On Wednesday, Florida Republican Gov. Rick Scott dealt a blow to the Obama administration plans when he said he would reject the $2 billion the federal government offered his state for a high-speed rail line between Tampa and Orlando.
Like two other Republican governors who rejected federal rail funding, Scott said the money could be used better elsewhere.
“The truth is that this project would be far too costly to taxpayers and I believe the risk far outweighs the benefits,” Scott said in a statement.
His sentiments have been echoed in recent days by Republicans in Congress.
“We’re not a fan of high-speed rail at all,” said House Budget Committee Chairman Paul Ryan (R-WI).
Republicans control most of the seats in the House of Representatives after disenchanted voters turned against Democrats in November.
Obama’s proposal would spend $22 billion on public transportation in 2012, much of it for a series of high-speed passenger rail lines. Other parts of the money would help support urban transit agencies.
Members of Congress are discussing the president’s budget proposal this week in hearings on a variety of national issues.
On Thursday, the House Transportation and Infrastructure Committee plans a hearing to determine how the United States can make better use of the nation’s rail network.
The hearing will focus on government-backed loans for infrastructure projects under the Railroad Rehabilitation and Improvement Financing program.
The loans primarily fund freight rail projects, “Although they sometimes have been used by commuter railroads to buy rail cars,” Joyce Rose, staff director for the House Transportation and Infrastructure subcommittee on railroads, told All Headline News.
Rep. Bill Shuster (R-PA), chairman of the House Transportation and Infrastructure subcommittee on railroads, recently expressed concern the increased public transportation funding Obama proposes would not be spent effectively.
“Government won’t develop American high-speed rail,” he said. “Private investment and a competitive market will.”
Rep. John Mica (R-FL), chairman of the Transportation and Infrastructure Committee, said any additional government passenger rail funding should be focused on the Northeast Corridor, where taxpayers would get the greatest return on their investment.
Otherwise, the money could be wasted on “marginal projects” in other places, he said.
The new Republican governors of Wisconsin and Ohio have rejected federal government offers of hundreds of millions of dollars for passenger rail projects in their states. They said the projects would require the state to waste money on yearly subsidies.
The Transportation Department responded by giving the money to other states, such as California, which plans to build a 220-mph “bullet train” to run the length of the state.
The American Public Transportation Association estimates that every $1 billion the government spends on public transportation returns $4 billion in new economic activity.
Obama’s budget proposal would spend $8 billion on high-speed rail projects the first year and $45 billion over the next five years.

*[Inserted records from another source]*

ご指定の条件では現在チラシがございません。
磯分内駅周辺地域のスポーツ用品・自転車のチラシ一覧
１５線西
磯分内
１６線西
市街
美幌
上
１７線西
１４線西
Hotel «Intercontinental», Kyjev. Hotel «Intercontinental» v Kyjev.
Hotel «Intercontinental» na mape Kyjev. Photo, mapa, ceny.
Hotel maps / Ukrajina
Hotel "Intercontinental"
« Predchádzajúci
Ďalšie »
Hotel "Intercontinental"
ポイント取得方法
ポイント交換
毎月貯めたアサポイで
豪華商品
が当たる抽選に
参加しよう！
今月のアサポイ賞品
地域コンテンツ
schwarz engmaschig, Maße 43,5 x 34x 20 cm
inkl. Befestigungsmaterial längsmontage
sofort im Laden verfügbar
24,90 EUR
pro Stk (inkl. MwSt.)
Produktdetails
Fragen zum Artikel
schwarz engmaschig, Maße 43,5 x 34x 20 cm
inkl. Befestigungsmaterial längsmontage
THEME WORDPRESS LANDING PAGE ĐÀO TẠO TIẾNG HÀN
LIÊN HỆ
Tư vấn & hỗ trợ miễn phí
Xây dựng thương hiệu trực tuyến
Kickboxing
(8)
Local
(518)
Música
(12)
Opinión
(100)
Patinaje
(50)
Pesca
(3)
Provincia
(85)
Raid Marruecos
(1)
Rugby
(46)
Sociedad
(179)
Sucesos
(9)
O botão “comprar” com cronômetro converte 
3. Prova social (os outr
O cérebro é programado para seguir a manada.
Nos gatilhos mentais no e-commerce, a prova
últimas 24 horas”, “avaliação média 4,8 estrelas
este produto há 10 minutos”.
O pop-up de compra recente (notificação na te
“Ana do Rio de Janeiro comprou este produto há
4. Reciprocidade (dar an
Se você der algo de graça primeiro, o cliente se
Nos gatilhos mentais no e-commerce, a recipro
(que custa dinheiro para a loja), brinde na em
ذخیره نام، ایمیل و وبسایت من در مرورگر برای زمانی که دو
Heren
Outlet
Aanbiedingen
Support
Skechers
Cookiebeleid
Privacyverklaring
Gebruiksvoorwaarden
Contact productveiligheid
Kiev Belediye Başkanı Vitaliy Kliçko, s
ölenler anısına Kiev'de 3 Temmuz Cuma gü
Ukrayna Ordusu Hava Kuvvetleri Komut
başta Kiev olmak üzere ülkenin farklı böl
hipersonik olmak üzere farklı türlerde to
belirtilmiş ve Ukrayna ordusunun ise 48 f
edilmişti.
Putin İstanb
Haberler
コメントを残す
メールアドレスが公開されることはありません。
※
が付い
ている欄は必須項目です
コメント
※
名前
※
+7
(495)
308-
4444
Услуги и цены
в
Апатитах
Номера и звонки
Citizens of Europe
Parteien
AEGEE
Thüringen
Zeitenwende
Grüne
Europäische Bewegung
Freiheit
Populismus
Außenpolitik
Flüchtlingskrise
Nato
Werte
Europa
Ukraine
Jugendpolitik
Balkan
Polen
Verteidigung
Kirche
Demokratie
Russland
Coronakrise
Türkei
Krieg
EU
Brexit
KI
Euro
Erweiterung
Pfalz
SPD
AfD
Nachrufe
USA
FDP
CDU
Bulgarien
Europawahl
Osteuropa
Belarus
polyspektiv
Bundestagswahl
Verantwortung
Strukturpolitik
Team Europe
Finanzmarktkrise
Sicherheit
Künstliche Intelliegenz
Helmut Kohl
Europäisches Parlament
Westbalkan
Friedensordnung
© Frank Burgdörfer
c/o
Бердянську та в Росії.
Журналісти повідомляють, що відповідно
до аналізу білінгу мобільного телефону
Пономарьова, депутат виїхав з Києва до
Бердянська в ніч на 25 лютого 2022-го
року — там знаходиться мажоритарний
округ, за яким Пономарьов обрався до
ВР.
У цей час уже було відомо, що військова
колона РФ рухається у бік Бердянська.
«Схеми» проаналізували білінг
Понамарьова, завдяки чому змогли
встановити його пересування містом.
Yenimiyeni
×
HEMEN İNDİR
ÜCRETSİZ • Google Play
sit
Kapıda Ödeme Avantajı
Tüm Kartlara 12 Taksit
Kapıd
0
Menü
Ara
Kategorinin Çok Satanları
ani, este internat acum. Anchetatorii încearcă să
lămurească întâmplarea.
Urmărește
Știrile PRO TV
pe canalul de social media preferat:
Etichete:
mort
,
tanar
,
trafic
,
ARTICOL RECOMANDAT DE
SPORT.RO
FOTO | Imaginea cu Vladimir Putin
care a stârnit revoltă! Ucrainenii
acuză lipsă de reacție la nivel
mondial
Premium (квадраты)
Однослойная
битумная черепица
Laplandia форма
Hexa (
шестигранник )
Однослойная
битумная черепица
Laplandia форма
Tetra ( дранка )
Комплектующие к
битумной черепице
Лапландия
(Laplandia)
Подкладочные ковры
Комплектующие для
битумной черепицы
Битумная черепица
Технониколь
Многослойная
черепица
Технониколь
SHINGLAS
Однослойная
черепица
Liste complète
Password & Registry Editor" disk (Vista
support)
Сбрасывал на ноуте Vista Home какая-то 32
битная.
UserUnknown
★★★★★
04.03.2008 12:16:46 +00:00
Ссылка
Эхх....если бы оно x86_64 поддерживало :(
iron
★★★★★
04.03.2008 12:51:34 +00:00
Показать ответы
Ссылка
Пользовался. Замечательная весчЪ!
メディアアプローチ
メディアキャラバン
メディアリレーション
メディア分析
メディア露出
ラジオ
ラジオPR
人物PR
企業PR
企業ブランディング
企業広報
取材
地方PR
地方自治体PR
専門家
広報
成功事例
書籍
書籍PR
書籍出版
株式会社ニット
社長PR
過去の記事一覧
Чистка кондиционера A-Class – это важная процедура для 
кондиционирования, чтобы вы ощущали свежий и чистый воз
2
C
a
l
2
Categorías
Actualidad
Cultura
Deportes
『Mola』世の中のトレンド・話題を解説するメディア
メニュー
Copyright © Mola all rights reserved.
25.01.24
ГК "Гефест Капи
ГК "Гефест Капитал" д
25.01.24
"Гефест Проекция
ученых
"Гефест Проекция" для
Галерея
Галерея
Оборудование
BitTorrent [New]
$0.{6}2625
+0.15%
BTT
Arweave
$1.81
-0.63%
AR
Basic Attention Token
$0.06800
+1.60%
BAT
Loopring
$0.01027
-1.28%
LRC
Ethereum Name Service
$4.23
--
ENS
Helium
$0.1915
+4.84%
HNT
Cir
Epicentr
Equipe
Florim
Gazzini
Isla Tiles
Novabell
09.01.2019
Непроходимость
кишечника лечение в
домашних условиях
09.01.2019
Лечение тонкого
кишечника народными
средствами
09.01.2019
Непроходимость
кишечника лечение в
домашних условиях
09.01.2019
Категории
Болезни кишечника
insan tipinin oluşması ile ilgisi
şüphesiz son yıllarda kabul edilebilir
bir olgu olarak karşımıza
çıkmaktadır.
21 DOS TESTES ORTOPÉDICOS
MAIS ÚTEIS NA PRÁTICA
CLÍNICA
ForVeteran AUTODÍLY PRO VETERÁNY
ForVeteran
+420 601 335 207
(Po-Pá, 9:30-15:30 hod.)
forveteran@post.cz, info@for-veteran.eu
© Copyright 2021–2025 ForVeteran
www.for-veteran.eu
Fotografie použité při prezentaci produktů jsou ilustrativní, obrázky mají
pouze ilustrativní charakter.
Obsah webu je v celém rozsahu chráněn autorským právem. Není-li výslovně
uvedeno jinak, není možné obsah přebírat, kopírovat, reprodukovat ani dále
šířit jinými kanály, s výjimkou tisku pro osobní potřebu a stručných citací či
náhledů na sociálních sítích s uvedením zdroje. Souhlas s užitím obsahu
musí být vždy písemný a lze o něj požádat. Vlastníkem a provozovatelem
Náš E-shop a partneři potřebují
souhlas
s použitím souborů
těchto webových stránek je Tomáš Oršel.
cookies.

During a press conference at Philadelphia’s 30th Street transit station last week, Vice President Joe Biden said, “In a global economy, we can’t forget that infrastructure is also the veins and the arteries of commerce.”
Obama’s plan seeks to give 80 percent of Americans access to passenger rail within 25 years.
Republicans say the president might be creating a false hope while the national deficit stands near $14 trillion.
The Obama administration already has spent $10.5 billion on high-speed rail projects in its economic stimulus program to help the U.S. economy recover from the recession that began in December 2007.